**Provided text:**
• • •
Courtesy The Public Theater

A photo in the hallway shows a 1950s Chevy 3100 Wagon bearing the words “New York Summer Shakespeare Festival” parked in what appears to be a field. Behind the car, men are setting up an outdoor stage. Half a century later, in the midst of the Public Theater’s 50th anniversary season, no image in the office better illustrates the organization’s goal of making theater accessible. You don’t need to come to us, the picture seems to say. We come to you.

Executive director Mara Manus has pointed out this photo as part of a discussion about one of the season’s achievements: a return from one to two annual free productions of Shakespeare in Central Park. Manus, a former movie executive who came to the Public in 2002, often is credited for a turnaround in the Public’s financial fortunes. In addition to its star-studded free Shakespeare, the theater produces new plays each year at its six performance spaces, holds training workshops and produces study guides for students and teachers.

“I think movies are for masses,” she says. “The point of [the Public] is to make theater much more that way. In this country, it’s been more of an elite form.”

Manus grew up in New York, the daughter of an entertainment attorney and a literary agent. When as a girl she asked her mother about the homeless men she saw on the street, she was told that they were “people like your father, but they just fell on hard times.” It stuck with her. Thirteen years into a Hollywood career (she was a vice president of production at Universal Studios at the tender age of 26), she was drawn to nonprofit work. She took a job running Chrysalis, a Los Angeles nonprofit that works on homelessness and joblessness, and later became a program officer at the Ford Foundation.
• • •
**Supplied records:**

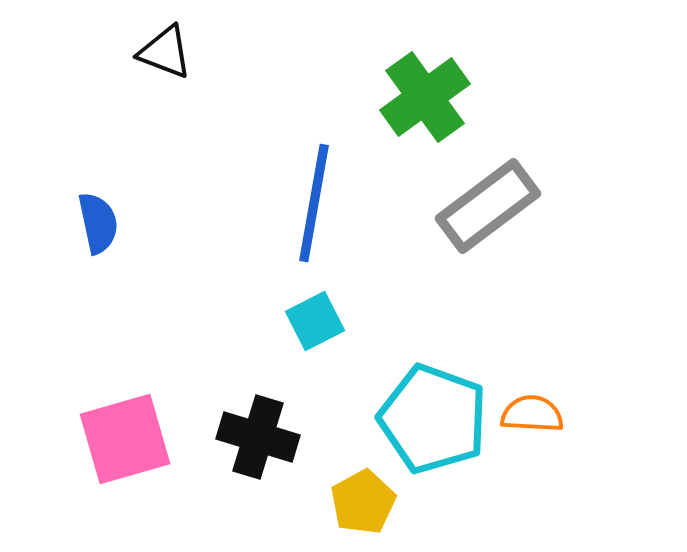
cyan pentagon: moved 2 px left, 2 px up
• • •
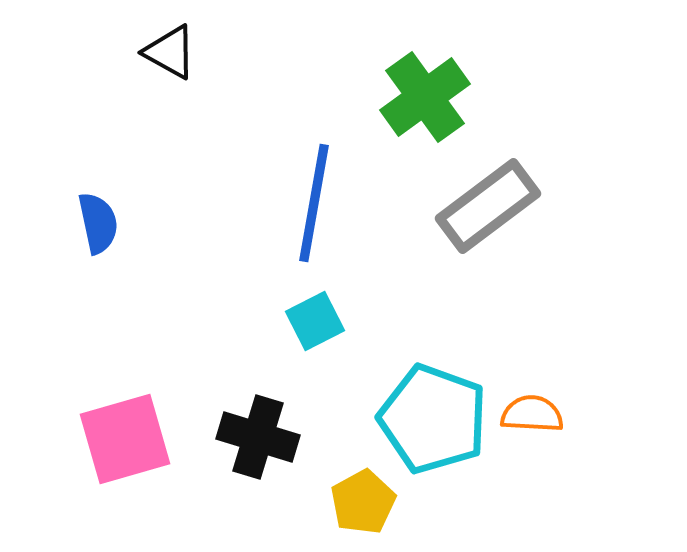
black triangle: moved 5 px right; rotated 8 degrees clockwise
• • •
**To-do list:**
A: Reproduce the stretch of the Public Theater article from "Manus grew up" through "the Ford Foundation.".
B: According to the Public Theater article, what position did Mara Manus hold at Universal Studios at age 26?
C: In one to three sentences, explain why the Public Theater article presents the hallway photo as the best illustration of the organization's goal of making theater accessible.
Base every response on the Public Theater article alone.

**Expected answers:**
A:
Manus grew up in New York, the daughter of an entertainment attorney and a literary agent. When as a girl she asked her mother about the homeless men she saw on the street, she was told that they were “people like your father, but they just fell on hard times.” It stuck with her. Thirteen years into a Hollywood career (she was a vice president of production at Universal Studios at the tender age of 26), she was drawn to nonprofit work. She took a job running Chrysalis, a Los Angeles nonprofit that works on homelessness and joblessness, and later became a program officer at the Ford Foundation.

B: She was a vice president of production.

C: The photo shows a wagon bearing the words "New York Summer Shakespeare Festival" parked in a field while men set up an outdoor stage behind it. It conveys that the theater brings performances to the public instead of requiring people to come to it: "You don't need to come to us... We come to you."